I don't know what her specific field is, but the world of social science (borrowing from science) follows a "hypothesis testing model" and don't get me wrong, I'm not claiming therapy is scientific in this way, but if the hypothesis is "maybe your father sexually abused you" (and this isn't the way a scientist would precisely formulate it), the question is how might you figure out whether this might be the case? The first is to "speculate" to you to see how it fits, and you're not running screaming in the other direction at the possibility. The next step might be to talk to the willing father-- and conversing with family members with client permission for their information (not to violate confidentiality or give him any information) is an accepted way to go about things. Therapists actually do this all the time, especially when people are in the hospital. Maybe she won't learn anything helpful, maybe she will. But speculation about what might be at the root of your very difficult problem isn't wrong, not at least as far as I could see. But you talking about it with her seems like a good thing, if you don't entirely understand it.

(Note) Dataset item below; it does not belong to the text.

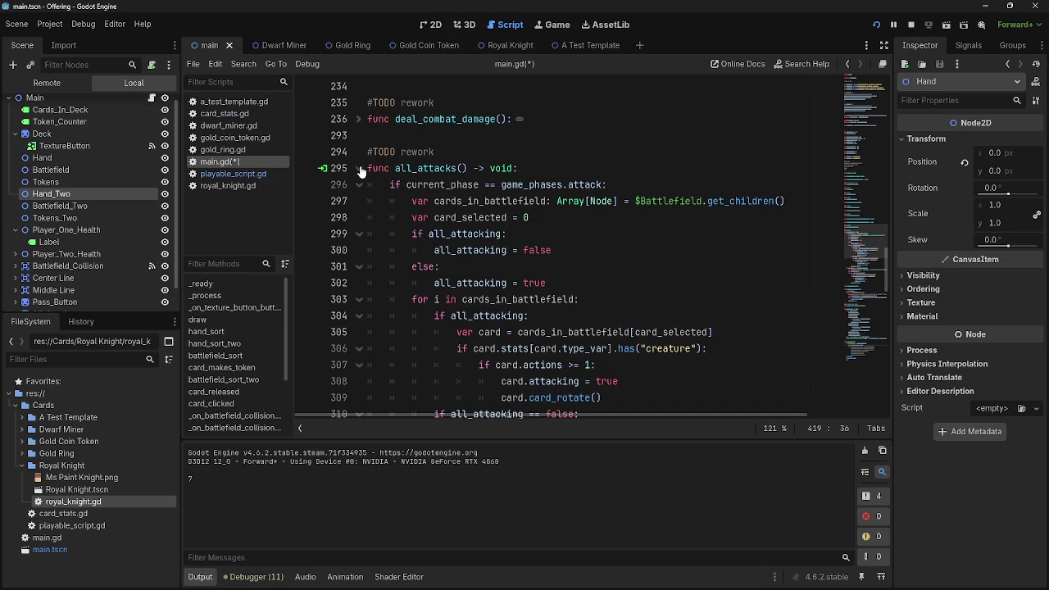
pyautogui.click(495, 201)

I don't have a dog in this fight about what you do or don't do in your therapy. It does seem to me that you've been making progress with this therapy, or maybe it's just coincidence that you've been able to reveal your father's current behavior towards you. I can't tell from your descriptions whether your therapist is a genius or an idiot, or somewhere in between; frankly I don't think anyone can. And your feeling "small" suggests that this has kicked off something significant that's about your childhood, and that seems to be a positive thing. Wish you the best.